Falling Up

A few hours ago I fell up the stairs.

Yes, you read that right. I fell up the stairs. I made the mistake of thinking that, like a normal functioning human being, I didn’t need to count the stairs as I walked them. So, thinking I was already at the top of the stairs, I tried to step forward and my foot got caught, sending me sprawling onto the landing.

And it wasn’t like these were new stairs to me. They are the stairs in my house. There are eight of them, then a small landing, then eight more to the second floor. I know because I count stairs. I’ve done it since I was a kid because it significantly decreases the odds that I will hurt myself.

The dull ache in my left leg has caused me to reflect on some of the other “injuries” that I’ve obtained throughout my life. I’ve been lucky to avoid any serious breaks but I’ve had my share of bumps and bruises. Most of them are pretty boring as far as the stories go; I wasn’t looking and stepped off the curb and rolled my ankle, I fell over from laughing too hard and pulled a muscle in my neck, I was swimming with my eyes closed and jammed my finger full force into the edge of the pool. Things like that.

My proclivity to accidentally injure myself is one of the reasons I avoid major competitive sports (that and my giant bleeding heart, maybe more on that later).

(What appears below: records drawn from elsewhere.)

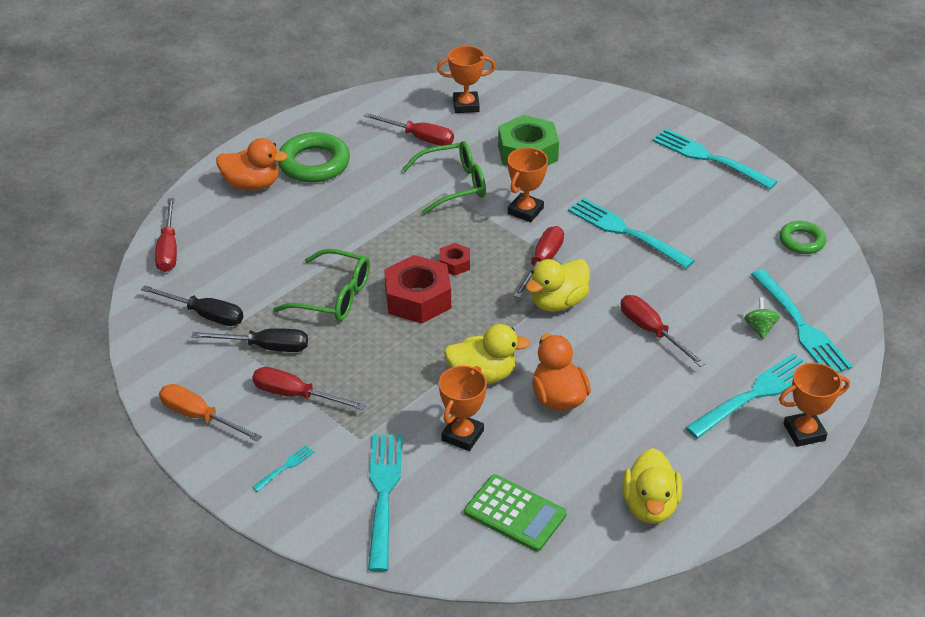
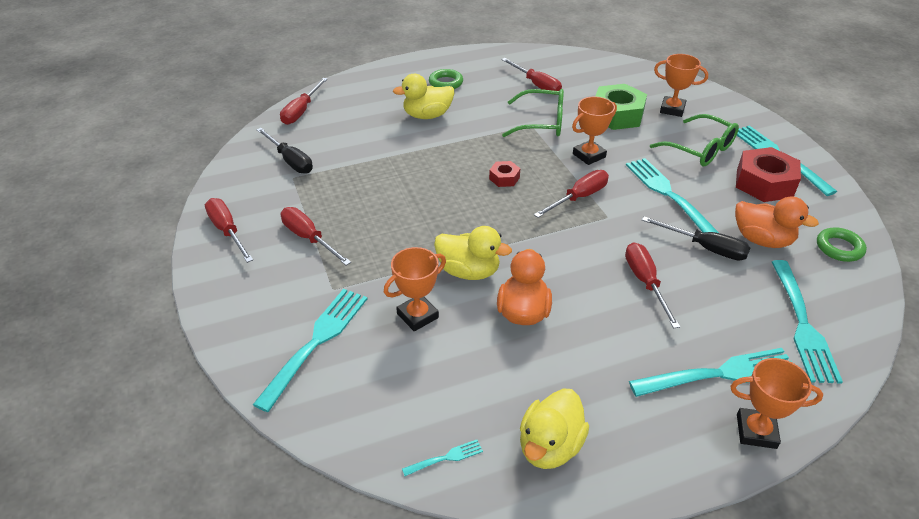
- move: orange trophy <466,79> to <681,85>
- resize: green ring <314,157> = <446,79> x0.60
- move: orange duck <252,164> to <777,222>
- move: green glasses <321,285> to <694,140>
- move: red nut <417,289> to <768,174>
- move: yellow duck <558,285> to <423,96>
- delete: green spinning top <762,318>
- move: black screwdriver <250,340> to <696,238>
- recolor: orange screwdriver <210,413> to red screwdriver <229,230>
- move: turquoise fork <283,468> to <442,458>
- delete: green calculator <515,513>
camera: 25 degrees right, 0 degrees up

But sometimes my aforementioned competitive streak yields painful results.

Such was the case a few years ago when I was shopping with Mom. The excursion had started out normal enough. We had mentally prepared ourselves for the draining experience of back to school shopping and I was in desperate need of new jeans. Neither of us particularly enjoy clothes shopping and by the time we had finally made it to the dressing room, we were both dragging.

In an effort to make the experience more enjoyable, I decided to suggest a little friendly competition.

“Hey Mom, I bet I can try on all these jeans before you try on all your clothes,” I taunted. She smiled slyly and said “You’re on!”

Now it is worth pointing out that my stack of jeans was significantly larger than the few things she had ty try on. Still, my stubborn streak was in full force and I was determined to win – both for pride issues and the desire to get out of the dressing room.

We started out fairly rational in our race. We would try on a piece of clothing, keep it on long enough to glance in the mirror, and then move on. However it wasn’t long before my odds of winning looked slim. So, I started changing faster and faster. Pants were flying around the dressing room as I raced through my pile. Soon Mom and I were neck and neck. I grabbed my last pair of jeans the same time Mom did.

Triumphantly and carelessly, I pulled one leg and then the other through the jeans. Then, as I was bringing my right leg down, tragedy struck.

My littlest toe caught on the little bench in the corner of our dressing room and bent completely sideways.

The adrenaline caused by my prospective victory was potent enough that at first I didn’t feel the pain. It was a surreal experience as I looked down at my pinky toe bent at almost a right angle to the rest of my foot. I noticed that already it was starting to change colors. My only conscious thought was “huh, that’s a bit weird.”

In reality, that comfortable detachment probably lasted for approximately .7 seconds before I started yelling. It wasn’t full on yelling, but like that grimace yell everyone does when they stub their toe. The kind where you are trying really hard not to swear so you just kind of silently scream to the cosmos and curse the day dressing rooms were even invented.

Conveniently we were in one of those stores that has everything so after I changed back into my own clothes, I limped over to the pharmacy department and mom bought everything we needed to make a toe splint (because who goes to the hospital for a broken toe?) Mom employed her nursing skills and bandaged my toe in the parking lot.

The pain of the broken toe was bad but I know what you are thinking. You’re thinking “but wasn’t the real injury to your pride? After all, who breaks their toe while having a race to try on clothes fastest? Isn’t that a bit embarrassing?”

While that may seem like a rational conclusion, in reality my pride was intact. Because during all the commotion my broken toe caused, I’m pretty sure Mom never tried on her last pair of pants.

And if that broken toe was the price I had to pay to win a completely made up competition with absolutely no prize besides bragging rights, then that break was a sacrifice I was willing to make.